Attorney General Dominic Grieve said court papers would be served against a number of individuals.
Venables was 10 when he and classmate Robert Thompson abducted and murdered two-year-old James in Liverpool in February 1993.
The pair were jailed for life but were released in 2001 under the protection of a court order banning any publication of information that could lead to their identification.
Under the terms of an injunction, publication of any image or information purporting to identify anyone as Venables or Thompson is prohibited.
The terms of the order mean that if a picture claims to be one of James Bulger's killers, even if it is not actually them, it would breach the order.

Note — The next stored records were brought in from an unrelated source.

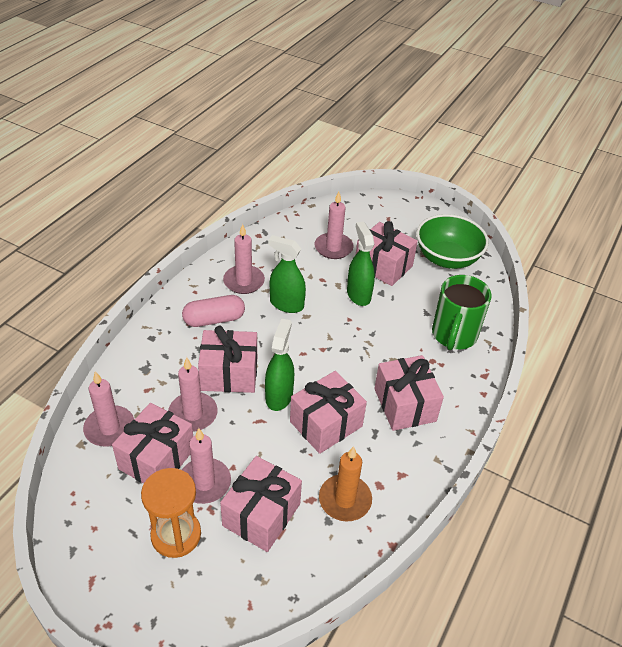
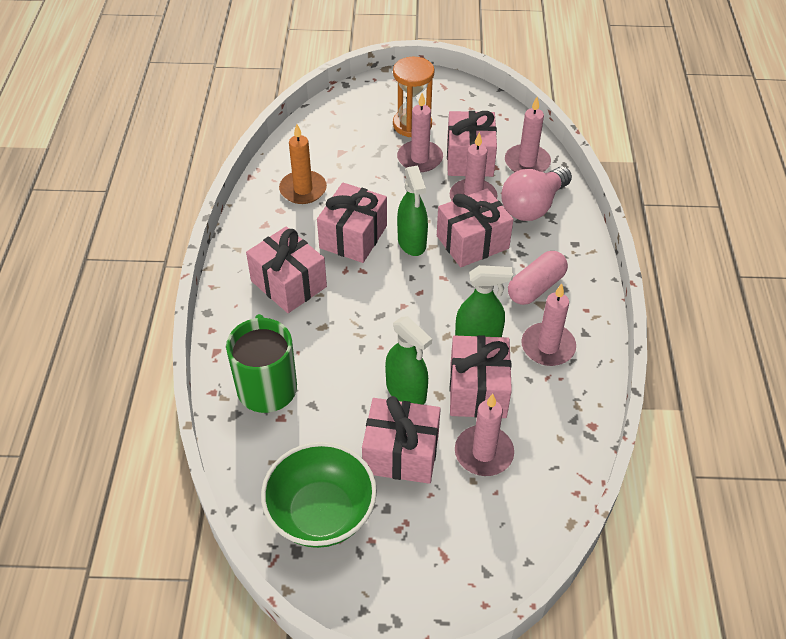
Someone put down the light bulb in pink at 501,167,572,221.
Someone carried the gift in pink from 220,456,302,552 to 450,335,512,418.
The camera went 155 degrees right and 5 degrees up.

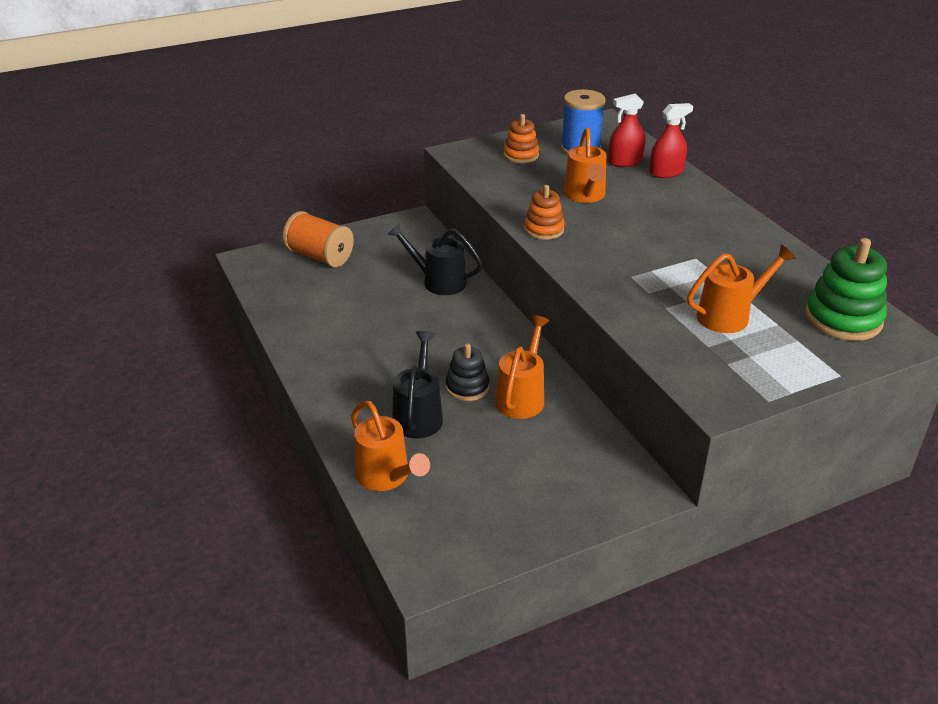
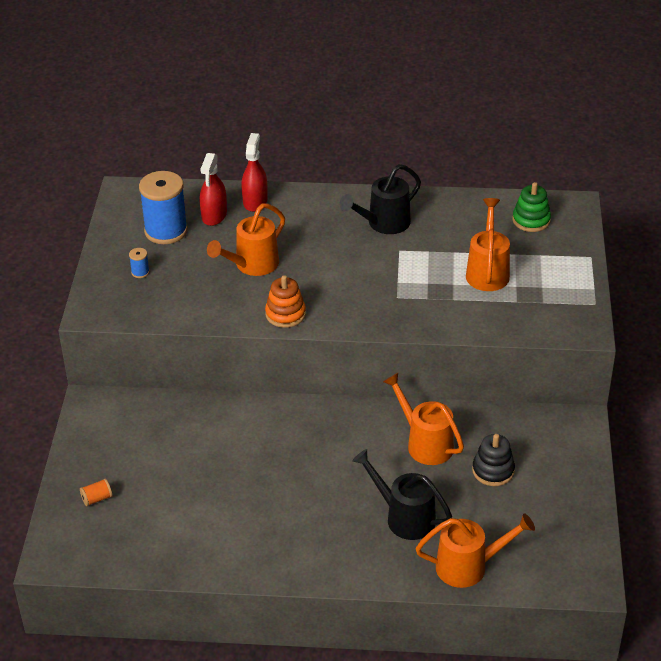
Someone carried the watering can in black from 387,223,483,295 to 340,164,421,234.
Someone carried the stacking toy in black from 446,344,490,401 to 472,434,515,486.
Someone swapped the stacking toy in orange at 503,114,539,163 for the spool in blue at 129,248,150,278.
Someone rotated the watering can in orange at 563,127,606,203 by 105 degrees clockwise.
Someone scaled the spool in orange at 283,211,354,267 by 0.41.
Someone scaled the stacking toy in green at 805,238,887,341 by 0.61.
The camera went 60 degrees left and 5 degrees up.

The Attorney General's statement said: "There are many different images circulating online claiming to be of Venables or Thompson; potentially innocent individuals may be wrongly identified as being one of the two men and placed in danger.
"Breaches of the order may be a contempt of court punishable by a fine and/or imprisonment.
"It is also a criminal offence to encourage others to commit acts of violence or to publish online malicious communications."
Images recently appeared on Twitter claiming to show an adult Venables, who was released from jail on licence with a new identity in 2001.
Dame Elizabeth Butler-Sloss, of the High Court Family Division, made an unprecedented court order banning publication of any information which could lead to the revelation of their new identities.
Venables, now 30, had his parole revoked in 2010 and was jailed for two years after admitting downloading and distributing indecent images of children.
James's mother Denise Fergus, has always opposed the injunction, fearing it could lead to innocent men being accused of being James's killers.